- **Task to complete**: In the entries that follow, the lines from the one with "right shoulder: (973, 477)" through the one with "left shoulder: (564, 471)" are the ones to write out, exactly and with both ends included. Nothing else should appear.

- **Data section**:
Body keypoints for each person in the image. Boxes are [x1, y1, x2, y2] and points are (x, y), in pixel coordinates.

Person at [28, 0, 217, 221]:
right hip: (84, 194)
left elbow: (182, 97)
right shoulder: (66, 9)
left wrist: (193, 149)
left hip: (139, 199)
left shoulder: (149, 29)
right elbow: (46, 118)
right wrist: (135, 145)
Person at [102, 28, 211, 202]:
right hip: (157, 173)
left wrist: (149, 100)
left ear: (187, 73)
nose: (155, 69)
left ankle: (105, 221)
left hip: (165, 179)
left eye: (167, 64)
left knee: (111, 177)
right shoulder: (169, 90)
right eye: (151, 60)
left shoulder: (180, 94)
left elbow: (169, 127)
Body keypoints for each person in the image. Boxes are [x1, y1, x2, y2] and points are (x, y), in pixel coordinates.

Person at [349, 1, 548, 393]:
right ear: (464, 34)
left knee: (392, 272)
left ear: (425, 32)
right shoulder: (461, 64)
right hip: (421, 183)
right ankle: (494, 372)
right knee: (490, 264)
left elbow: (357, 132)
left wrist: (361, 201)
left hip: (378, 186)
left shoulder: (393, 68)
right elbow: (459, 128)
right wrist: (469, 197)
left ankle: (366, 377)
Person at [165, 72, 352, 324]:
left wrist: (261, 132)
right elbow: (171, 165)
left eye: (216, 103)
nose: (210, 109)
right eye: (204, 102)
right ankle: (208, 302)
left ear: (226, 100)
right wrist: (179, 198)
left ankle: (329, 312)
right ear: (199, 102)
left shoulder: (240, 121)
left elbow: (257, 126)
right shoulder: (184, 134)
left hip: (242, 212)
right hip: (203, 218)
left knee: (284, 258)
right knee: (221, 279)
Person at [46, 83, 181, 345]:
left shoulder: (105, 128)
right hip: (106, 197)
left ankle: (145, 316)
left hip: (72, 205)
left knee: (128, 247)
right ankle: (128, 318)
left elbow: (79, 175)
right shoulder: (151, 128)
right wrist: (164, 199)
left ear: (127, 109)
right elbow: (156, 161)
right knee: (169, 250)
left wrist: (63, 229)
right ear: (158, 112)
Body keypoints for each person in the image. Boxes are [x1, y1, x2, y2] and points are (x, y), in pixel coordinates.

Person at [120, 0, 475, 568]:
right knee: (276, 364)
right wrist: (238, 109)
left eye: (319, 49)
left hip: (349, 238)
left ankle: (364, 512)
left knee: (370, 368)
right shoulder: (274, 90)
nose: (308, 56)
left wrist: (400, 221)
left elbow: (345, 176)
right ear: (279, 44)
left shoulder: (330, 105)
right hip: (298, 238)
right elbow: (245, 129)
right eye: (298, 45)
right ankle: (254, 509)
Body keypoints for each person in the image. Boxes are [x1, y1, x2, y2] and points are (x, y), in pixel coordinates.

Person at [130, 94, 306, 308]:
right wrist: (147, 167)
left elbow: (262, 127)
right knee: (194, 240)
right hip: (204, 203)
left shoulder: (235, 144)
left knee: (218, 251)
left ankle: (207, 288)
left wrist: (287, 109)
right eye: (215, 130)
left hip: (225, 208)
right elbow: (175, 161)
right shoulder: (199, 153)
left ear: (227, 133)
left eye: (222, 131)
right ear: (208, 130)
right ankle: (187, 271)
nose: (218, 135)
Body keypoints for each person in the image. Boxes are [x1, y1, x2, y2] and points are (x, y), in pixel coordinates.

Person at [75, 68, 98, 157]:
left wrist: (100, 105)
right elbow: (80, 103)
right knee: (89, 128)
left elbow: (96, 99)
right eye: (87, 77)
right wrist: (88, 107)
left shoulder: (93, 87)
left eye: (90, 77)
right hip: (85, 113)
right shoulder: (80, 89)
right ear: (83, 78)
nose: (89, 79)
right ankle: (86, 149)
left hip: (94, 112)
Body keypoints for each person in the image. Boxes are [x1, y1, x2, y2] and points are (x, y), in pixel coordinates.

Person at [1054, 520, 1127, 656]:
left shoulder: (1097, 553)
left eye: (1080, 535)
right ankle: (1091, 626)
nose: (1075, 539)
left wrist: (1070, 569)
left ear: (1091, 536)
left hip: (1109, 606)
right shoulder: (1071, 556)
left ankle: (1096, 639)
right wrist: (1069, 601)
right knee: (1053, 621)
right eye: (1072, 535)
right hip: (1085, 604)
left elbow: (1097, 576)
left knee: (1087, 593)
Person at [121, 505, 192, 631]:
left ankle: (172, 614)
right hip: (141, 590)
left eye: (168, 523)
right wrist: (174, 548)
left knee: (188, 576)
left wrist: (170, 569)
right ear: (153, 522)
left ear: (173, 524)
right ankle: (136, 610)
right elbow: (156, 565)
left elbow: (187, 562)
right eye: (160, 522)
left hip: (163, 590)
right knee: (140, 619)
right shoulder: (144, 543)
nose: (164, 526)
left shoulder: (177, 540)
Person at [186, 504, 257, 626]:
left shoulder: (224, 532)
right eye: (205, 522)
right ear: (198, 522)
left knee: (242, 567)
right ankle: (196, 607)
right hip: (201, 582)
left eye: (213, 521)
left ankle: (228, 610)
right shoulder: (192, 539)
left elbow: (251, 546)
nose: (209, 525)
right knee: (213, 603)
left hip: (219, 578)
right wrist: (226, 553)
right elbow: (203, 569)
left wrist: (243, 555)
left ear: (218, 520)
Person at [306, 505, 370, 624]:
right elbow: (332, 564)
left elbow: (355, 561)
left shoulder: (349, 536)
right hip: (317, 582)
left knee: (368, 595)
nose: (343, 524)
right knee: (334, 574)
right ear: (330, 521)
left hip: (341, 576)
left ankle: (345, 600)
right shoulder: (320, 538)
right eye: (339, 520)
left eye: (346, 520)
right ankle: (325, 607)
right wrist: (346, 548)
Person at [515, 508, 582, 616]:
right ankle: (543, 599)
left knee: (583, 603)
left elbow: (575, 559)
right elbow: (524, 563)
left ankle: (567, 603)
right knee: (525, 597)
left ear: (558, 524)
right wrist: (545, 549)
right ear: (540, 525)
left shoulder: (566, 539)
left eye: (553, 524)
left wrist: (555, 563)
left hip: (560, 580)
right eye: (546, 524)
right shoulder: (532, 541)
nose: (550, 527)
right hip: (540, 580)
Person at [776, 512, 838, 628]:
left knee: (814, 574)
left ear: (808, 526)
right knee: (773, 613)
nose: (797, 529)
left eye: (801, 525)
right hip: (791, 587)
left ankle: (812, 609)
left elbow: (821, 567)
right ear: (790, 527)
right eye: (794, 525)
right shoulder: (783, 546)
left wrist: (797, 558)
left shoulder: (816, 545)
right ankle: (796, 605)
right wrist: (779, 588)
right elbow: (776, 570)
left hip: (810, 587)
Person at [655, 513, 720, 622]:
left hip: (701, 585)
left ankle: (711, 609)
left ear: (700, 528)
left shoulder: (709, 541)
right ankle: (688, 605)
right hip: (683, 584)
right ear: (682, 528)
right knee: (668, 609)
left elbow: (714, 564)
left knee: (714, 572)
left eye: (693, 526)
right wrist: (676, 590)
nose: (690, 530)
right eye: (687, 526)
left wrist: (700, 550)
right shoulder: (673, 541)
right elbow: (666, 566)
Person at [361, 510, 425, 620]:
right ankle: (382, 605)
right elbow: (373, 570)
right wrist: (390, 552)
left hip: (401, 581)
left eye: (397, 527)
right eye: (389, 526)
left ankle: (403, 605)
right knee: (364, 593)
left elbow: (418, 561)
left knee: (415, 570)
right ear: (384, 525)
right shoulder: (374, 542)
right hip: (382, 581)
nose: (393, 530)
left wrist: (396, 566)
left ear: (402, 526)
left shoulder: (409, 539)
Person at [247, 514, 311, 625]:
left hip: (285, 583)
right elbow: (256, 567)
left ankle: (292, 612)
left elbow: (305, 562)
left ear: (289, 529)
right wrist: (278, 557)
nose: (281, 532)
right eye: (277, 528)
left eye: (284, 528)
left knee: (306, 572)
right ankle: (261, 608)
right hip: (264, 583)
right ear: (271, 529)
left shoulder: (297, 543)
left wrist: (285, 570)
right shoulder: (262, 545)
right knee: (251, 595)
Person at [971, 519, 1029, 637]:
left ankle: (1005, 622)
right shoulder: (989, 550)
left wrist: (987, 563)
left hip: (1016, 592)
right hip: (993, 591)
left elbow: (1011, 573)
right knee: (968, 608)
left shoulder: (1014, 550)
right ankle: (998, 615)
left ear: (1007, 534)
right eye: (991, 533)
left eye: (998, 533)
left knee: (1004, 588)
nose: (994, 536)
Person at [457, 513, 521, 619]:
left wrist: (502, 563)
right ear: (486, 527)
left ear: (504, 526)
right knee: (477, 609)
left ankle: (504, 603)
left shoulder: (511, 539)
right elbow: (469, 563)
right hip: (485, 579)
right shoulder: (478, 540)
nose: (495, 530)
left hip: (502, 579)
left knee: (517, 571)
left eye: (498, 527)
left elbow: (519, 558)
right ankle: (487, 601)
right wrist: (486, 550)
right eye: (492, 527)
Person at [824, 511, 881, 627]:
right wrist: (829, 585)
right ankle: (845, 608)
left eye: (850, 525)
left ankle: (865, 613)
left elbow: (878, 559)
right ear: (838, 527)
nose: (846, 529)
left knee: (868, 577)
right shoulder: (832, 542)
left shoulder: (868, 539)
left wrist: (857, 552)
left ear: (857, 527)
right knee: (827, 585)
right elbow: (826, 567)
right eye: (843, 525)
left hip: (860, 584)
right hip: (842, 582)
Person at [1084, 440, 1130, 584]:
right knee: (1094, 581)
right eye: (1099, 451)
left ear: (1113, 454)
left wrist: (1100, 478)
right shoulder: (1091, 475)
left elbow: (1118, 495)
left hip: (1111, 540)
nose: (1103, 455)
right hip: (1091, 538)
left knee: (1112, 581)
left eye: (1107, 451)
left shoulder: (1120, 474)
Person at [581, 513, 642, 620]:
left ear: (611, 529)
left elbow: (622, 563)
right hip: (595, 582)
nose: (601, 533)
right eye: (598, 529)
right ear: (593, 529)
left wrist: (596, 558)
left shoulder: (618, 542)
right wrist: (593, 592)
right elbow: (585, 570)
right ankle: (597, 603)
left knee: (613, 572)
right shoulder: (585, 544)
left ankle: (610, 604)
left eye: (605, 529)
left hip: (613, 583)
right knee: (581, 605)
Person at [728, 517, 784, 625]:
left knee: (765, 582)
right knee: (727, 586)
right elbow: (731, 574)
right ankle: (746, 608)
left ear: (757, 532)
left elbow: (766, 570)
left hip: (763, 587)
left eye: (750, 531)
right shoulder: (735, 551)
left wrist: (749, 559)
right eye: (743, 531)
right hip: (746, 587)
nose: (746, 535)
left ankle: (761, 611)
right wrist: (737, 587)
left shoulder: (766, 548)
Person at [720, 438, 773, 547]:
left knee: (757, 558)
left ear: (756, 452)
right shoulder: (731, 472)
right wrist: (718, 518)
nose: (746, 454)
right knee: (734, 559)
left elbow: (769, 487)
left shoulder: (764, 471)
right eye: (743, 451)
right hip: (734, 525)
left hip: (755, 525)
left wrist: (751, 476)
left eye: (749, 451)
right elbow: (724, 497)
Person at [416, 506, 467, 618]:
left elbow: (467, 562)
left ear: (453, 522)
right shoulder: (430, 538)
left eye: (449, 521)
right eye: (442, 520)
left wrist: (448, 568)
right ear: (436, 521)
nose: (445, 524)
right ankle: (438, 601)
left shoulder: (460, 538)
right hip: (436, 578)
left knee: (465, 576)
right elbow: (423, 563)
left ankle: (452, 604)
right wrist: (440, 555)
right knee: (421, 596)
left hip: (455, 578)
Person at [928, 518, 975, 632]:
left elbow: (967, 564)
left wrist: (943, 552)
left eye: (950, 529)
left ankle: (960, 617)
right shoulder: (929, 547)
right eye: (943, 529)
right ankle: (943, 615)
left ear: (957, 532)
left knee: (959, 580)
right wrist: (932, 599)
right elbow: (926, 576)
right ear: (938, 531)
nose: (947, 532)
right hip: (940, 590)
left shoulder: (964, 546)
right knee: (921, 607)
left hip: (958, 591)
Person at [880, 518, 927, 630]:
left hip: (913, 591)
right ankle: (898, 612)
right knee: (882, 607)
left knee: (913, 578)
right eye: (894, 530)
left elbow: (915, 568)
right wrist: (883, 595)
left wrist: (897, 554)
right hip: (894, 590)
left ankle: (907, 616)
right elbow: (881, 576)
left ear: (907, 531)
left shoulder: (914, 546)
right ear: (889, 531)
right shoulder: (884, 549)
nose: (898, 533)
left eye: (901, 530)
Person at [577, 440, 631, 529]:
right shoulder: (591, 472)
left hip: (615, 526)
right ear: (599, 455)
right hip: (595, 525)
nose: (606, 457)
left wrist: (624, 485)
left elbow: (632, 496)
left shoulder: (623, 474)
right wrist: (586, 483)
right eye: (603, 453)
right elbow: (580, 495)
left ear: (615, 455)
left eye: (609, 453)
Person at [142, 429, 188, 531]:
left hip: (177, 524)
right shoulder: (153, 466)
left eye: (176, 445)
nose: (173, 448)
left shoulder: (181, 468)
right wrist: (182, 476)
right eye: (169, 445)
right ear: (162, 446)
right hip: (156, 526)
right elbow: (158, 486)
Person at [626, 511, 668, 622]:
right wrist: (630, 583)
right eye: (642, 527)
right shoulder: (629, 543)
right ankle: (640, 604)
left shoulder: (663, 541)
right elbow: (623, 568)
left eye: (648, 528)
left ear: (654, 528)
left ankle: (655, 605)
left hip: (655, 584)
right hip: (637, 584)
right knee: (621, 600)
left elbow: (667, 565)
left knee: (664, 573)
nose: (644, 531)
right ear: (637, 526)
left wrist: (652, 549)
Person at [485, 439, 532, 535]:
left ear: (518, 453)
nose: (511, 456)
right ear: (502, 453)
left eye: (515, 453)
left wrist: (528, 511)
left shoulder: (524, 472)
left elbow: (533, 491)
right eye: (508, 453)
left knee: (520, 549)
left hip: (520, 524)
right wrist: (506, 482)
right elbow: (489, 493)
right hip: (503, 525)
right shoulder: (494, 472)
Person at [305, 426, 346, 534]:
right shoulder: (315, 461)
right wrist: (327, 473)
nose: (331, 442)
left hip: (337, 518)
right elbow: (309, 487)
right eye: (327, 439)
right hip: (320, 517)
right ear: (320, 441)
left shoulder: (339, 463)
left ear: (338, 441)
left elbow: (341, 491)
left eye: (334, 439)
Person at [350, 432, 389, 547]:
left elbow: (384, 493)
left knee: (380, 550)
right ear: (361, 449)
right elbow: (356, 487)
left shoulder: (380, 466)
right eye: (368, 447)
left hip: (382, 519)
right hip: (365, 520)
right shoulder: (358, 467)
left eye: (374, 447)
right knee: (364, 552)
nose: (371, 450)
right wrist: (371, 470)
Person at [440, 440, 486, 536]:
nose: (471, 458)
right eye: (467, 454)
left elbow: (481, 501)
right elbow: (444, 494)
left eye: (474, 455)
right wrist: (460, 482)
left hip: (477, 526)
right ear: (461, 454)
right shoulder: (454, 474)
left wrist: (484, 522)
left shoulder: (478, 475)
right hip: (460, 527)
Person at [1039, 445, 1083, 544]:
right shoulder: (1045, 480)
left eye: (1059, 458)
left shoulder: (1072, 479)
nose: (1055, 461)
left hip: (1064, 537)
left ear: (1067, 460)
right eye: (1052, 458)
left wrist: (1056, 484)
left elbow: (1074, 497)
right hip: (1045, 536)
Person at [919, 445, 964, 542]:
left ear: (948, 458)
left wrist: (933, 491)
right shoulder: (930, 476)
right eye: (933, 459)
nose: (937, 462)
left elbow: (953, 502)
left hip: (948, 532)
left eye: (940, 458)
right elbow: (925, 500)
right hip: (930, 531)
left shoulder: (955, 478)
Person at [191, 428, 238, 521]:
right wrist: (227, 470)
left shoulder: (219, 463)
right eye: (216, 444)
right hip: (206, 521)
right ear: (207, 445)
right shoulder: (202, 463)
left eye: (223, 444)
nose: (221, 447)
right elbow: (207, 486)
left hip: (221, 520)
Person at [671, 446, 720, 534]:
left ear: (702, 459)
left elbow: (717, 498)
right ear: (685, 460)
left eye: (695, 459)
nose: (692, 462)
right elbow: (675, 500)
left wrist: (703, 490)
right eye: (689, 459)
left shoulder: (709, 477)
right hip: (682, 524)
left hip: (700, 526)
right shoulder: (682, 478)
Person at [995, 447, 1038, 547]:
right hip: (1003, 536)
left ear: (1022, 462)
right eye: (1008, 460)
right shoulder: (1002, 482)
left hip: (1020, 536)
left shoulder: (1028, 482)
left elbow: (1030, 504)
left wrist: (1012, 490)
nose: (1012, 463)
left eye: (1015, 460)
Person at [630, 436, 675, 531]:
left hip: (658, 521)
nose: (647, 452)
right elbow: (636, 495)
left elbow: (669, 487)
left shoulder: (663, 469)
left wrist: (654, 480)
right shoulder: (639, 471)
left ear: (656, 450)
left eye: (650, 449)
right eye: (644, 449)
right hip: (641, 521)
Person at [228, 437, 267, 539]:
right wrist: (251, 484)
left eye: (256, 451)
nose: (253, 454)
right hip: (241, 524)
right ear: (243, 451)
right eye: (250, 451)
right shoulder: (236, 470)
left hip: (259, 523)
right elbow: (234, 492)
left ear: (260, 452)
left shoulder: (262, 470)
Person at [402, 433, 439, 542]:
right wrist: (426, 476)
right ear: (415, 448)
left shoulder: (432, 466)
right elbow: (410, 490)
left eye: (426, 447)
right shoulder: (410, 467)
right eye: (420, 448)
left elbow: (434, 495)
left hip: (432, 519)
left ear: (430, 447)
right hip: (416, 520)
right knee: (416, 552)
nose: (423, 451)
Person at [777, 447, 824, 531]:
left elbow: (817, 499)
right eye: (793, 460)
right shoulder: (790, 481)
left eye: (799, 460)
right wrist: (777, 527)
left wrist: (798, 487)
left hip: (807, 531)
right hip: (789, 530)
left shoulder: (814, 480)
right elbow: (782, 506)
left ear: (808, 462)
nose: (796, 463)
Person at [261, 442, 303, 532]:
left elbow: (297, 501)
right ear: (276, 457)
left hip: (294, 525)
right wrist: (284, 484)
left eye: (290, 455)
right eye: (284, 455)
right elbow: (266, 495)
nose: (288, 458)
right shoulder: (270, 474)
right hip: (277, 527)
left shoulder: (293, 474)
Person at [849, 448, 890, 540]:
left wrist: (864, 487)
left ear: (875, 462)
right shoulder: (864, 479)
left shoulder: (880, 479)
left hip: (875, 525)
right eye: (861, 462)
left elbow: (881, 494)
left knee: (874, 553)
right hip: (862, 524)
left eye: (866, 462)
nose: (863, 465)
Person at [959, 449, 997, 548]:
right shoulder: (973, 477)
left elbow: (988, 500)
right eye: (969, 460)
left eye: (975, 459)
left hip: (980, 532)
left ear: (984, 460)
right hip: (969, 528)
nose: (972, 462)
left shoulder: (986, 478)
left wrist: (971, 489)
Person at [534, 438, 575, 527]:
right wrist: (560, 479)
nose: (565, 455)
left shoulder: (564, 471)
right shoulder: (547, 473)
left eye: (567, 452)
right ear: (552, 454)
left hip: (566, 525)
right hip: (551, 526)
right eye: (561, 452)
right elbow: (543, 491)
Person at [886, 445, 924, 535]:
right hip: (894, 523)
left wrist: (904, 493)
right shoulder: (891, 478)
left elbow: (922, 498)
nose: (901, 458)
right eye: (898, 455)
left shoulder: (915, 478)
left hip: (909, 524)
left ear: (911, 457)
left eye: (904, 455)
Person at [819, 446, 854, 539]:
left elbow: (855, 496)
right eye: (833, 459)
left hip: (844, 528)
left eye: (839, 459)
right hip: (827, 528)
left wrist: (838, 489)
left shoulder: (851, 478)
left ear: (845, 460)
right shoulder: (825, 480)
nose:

- **Response to the task**:
right shoulder: (973, 477)
left elbow: (988, 500)
right eye: (969, 460)
left eye: (975, 459)
left hip: (980, 532)
left ear: (984, 460)
right hip: (969, 528)
nose: (972, 462)
left shoulder: (986, 478)
left wrist: (971, 489)
Person at [534, 438, 575, 527]:
right wrist: (560, 479)
nose: (565, 455)
left shoulder: (564, 471)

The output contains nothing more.